「利他」超面白い。未来の人類研究センター編『RITA MAGAZINE テクノロジーに利他はあるのか?』(ミシマ社 ・2024年)

RITA MAGAZINE テクノロジーに利他はあるのか?

「利他」の概念は、生産性や合理化を進める際、ある種の障壁となるかもしれない。

けれどそんな少し間の抜けた概念であり、一歩間違えば悪用されたり、善行の押し付けとなったりする空恐ろしさもある「利他」を、一見相反しそうなテクノロジーや法や社会の世界に絡めて考えていく1冊である。

あらゆる研究者、専門家による対談、議論形式で文章が組まれているので非常に読みやすい。

 

まず印象に残るのが「Chapter1『漏れる』工学」の「分身ロボットとダンス」のページ。
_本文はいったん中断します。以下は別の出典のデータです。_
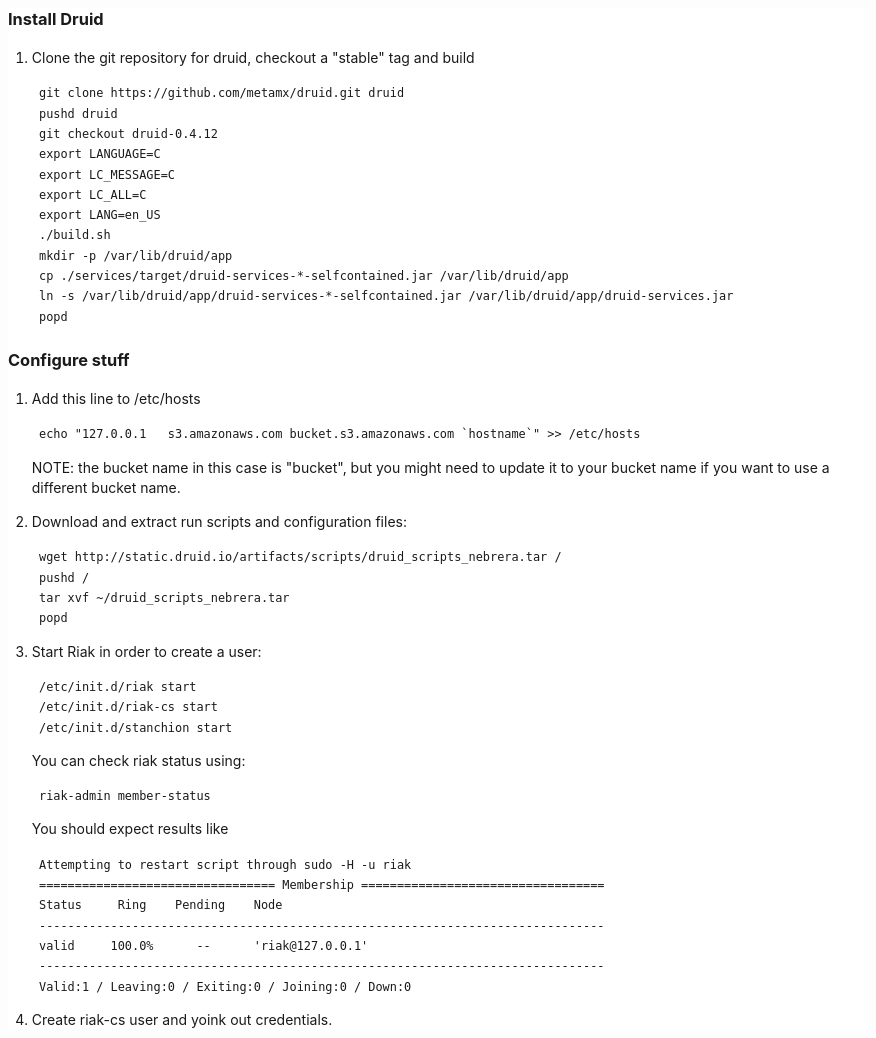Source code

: ### Install Druid

1. Clone the git repository for druid, checkout a "stable" tag and build 

        git clone https://github.com/metamx/druid.git druid
        pushd druid
        git checkout druid-0.4.12
        export LANGUAGE=C
        export LC_MESSAGE=C
        export LC_ALL=C
        export LANG=en_US
        ./build.sh
        mkdir -p /var/lib/druid/app
        cp ./services/target/druid-services-*-selfcontained.jar /var/lib/druid/app
        ln -s /var/lib/druid/app/druid-services-*-selfcontained.jar /var/lib/druid/app/druid-services.jar
        popd


### Configure stuff

1. Add this line to /etc/hosts

        echo "127.0.0.1   s3.amazonaws.com bucket.s3.amazonaws.com `hostname`" >> /etc/hosts

    NOTE: the bucket name in this case is "bucket", but you might need to update it to your bucket name if you want to use a different bucket name.

1. Download and extract run scripts and configuration files: 

        wget http://static.druid.io/artifacts/scripts/druid_scripts_nebrera.tar /
        pushd /
        tar xvf ~/druid_scripts_nebrera.tar
        popd


1. Start Riak in order to create a user:

        /etc/init.d/riak start 
        /etc/init.d/riak-cs start
        /etc/init.d/stanchion start

    You can check riak status using:

        riak-admin member-status
        
    You should expect results like

        Attempting to restart script through sudo -H -u riak
        ================================= Membership ==================================
        Status     Ring    Pending    Node
        -------------------------------------------------------------------------------
        valid     100.0%      --      'riak@127.0.0.1'
        -------------------------------------------------------------------------------
        Valid:1 / Leaving:0 / Exiting:0 / Joining:0 / Down:0


1. Create riak-cs user and yoink out credentials.
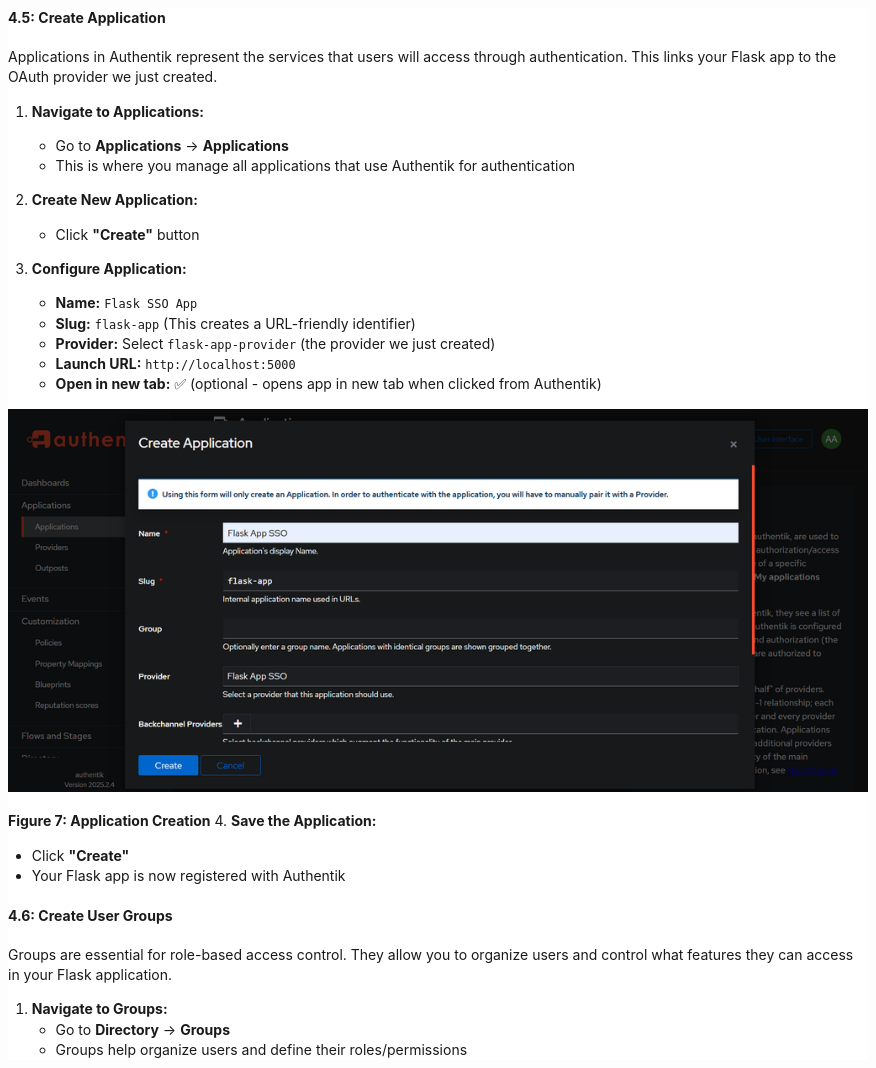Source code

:    

#### 4.5: Create Application

Applications in Authentik represent the services that users will access through authentication. This links your Flask app to the OAuth provider we just created.

1. **Navigate to Applications:**
   - Go to **Applications** → **Applications**
   - This is where you manage all applications that use Authentik for authentication


2. **Create New Application:**
   - Click **"Create"** button

3. **Configure Application:**
   - **Name:** `Flask SSO App`
   - **Slug:** `flask-app` (This creates a URL-friendly identifier)
   - **Provider:** Select `flask-app-provider` (the provider we just created)
   - **Launch URL:** `http://localhost:5000`
   - **Open in new tab:** ✅ (optional - opens app in new tab when clicked from Authentik)
  
![Application Creation](./assets/Application%20Creation.png)

**Figure 7: Application Creation**
4. **Save the Application:**
   - Click **"Create"**
   - Your Flask app is now registered with Authentik


#### 4.6: Create User Groups

Groups are essential for role-based access control. They allow you to organize users and control what features they can access in your Flask application.

1. **Navigate to Groups:**
   - Go to **Directory** → **Groups**
   - Groups help organize users and define their roles/permissions
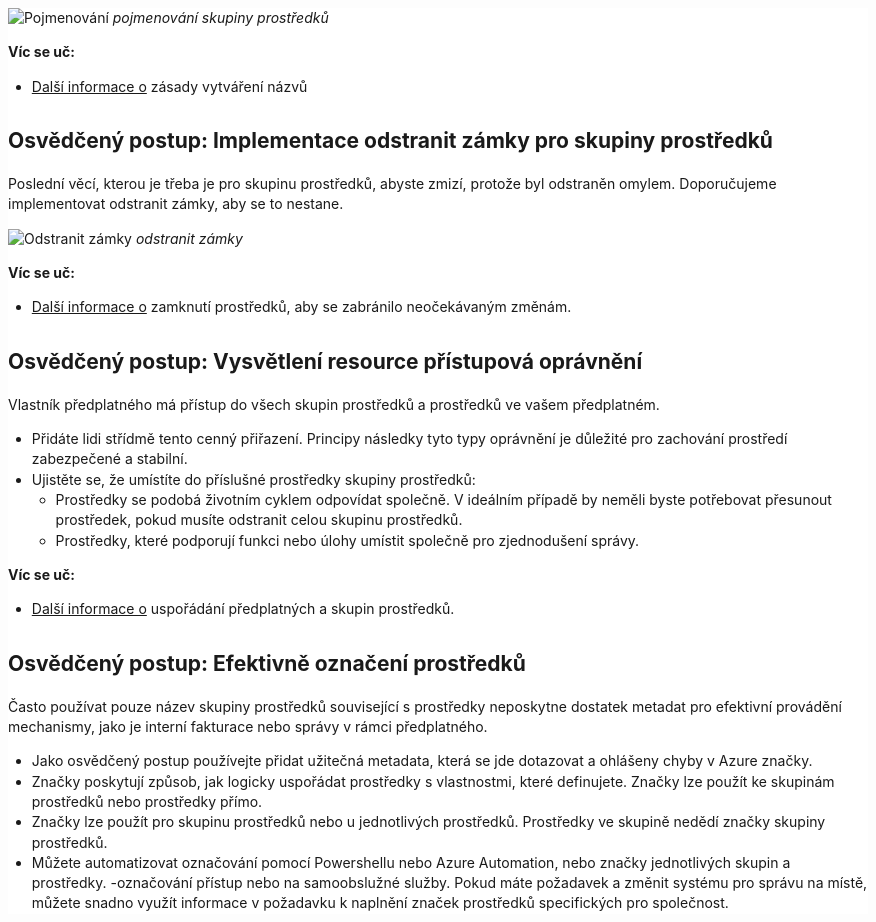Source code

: ![Pojmenování](./media/migrate-best-practices-security-management/naming.png)
*pojmenování skupiny prostředků*


**Víc se uč:**

- [Další informace o](https://docs.microsoft.com/azure/architecture/best-practices/naming-conventions) zásady vytváření názvů

## <a name="best-practice-implement-delete-locks-for-resource-groups"></a>Osvědčený postup: Implementace odstranit zámky pro skupiny prostředků

Poslední věcí, kterou je třeba je pro skupinu prostředků, abyste zmizí, protože byl odstraněn omylem. Doporučujeme implementovat odstranit zámky, aby se to nestane.


![Odstranit zámky](./media/migrate-best-practices-security-management/locks.png)
*odstranit zámky*

**Víc se uč:**

- [Další informace o](https://docs.microsoft.com/azure/azure-resource-manager/resource-group-lock-resources) zamknutí prostředků, aby se zabránilo neočekávaným změnám.


## <a name="best-practice-understand-resource-access-permissions"></a>Osvědčený postup: Vysvětlení resource přístupová oprávnění 

Vlastník předplatného má přístup do všech skupin prostředků a prostředků ve vašem předplatném.
- Přidáte lidi střídmě tento cenný přiřazení. Principy následky tyto typy oprávnění je důležité pro zachování prostředí zabezpečené a stabilní.
- Ujistěte se, že umístíte do příslušné prostředky skupiny prostředků:
    - Prostředky se podobá životním cyklem odpovídat společně. V ideálním případě by neměli byste potřebovat přesunout prostředek, pokud musíte odstranit celou skupinu prostředků.
    - Prostředky, které podporují funkci nebo úlohy umístit společně pro zjednodušení správy.

**Víc se uč:**

- [Další informace o](https://azure.microsoft.com/blog/organizing-subscriptions-and-resource-groups-within-the-enterprise/) uspořádání předplatných a skupin prostředků.

## <a name="best-practice-tag-resources-effectively"></a>Osvědčený postup: Efektivně označení prostředků

Často používat pouze název skupiny prostředků související s prostředky neposkytne dostatek metadat pro efektivní provádění mechanismy, jako je interní fakturace nebo správy v rámci předplatného.
- Jako osvědčený postup používejte přidat užitečná metadata, která se jde dotazovat a ohlášeny chyby v Azure značky. 
- Značky poskytují způsob, jak logicky uspořádat prostředky s vlastnostmi, které definujete.  Značky lze použít ke skupinám prostředků nebo prostředky přímo.
- Značky lze použít pro skupinu prostředků nebo u jednotlivých prostředků. Prostředky ve skupině nedědí značky skupiny prostředků.
- Můžete automatizovat označování pomocí Powershellu nebo Azure Automation, nebo značky jednotlivých skupin a prostředky. -označování přístup nebo na samoobslužné služby.  Pokud máte požadavek a změnit systému pro správu na místě, můžete snadno využít informace v požadavku k naplnění značek prostředků specifických pro společnost.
分身ロボットOriHimeパイロットで身体表現性障害のあるさわさんと、振付家・ダンサーの砂連尾理さん、東京工業大学リベラルアーツ研究教育院教授の伊藤亜紗さんの対談は、当事者ならではの感覚と、知らず知らずのうちに作り上げられる「Aという人はBである」といった決めつけに気付かされるページだった。

他のChapter、ページでも取り上げられていた内容でもあるが、「言葉」は万能ではないと思い知った。

原文の方が臨場感があるので、ぜひRITA MAGAZINEを読んでいただきたいが、このページで、水の飲み心地を知るために、言葉による解説ではなく、水を飲んでいるのどの動きを見せてほしいというさわさんの発言に、ハッとさせられた。

自分がいかに、自分の世界で、自分ができる範囲の世界で、生きているかということ思い知らされる。

 

いくつかの章を通じて、「利他」が一方的な善行となる危うさについても考えるのが面白かった。先日、『人新世の「資本論」』を読み、共同体への興味と、でもやっぱり意見が異なる人が出てくる前提の中で、共同体をつくるのは難しそうだと思っていたところ、こんな言葉が出てきて行動を始める勇気が湧いた。

大事なのは、共同体に参加していることで、自分の意思が通ることが大事なのではない。

引用元:未来の人類研究センター編『RITA MAGAZINE テクノロジーに利他はあるのか?』p.82(ミシマ社 ・2024年)

 

なお、内容として面白かったのは、「Chapter2『野生の思考』とテクノロジー」で出てくる「石積み」と、「人間ではない『隣人』の声が聴こえる」。チンパンジーボノボと人間の違いについてのページも面白かったな〜。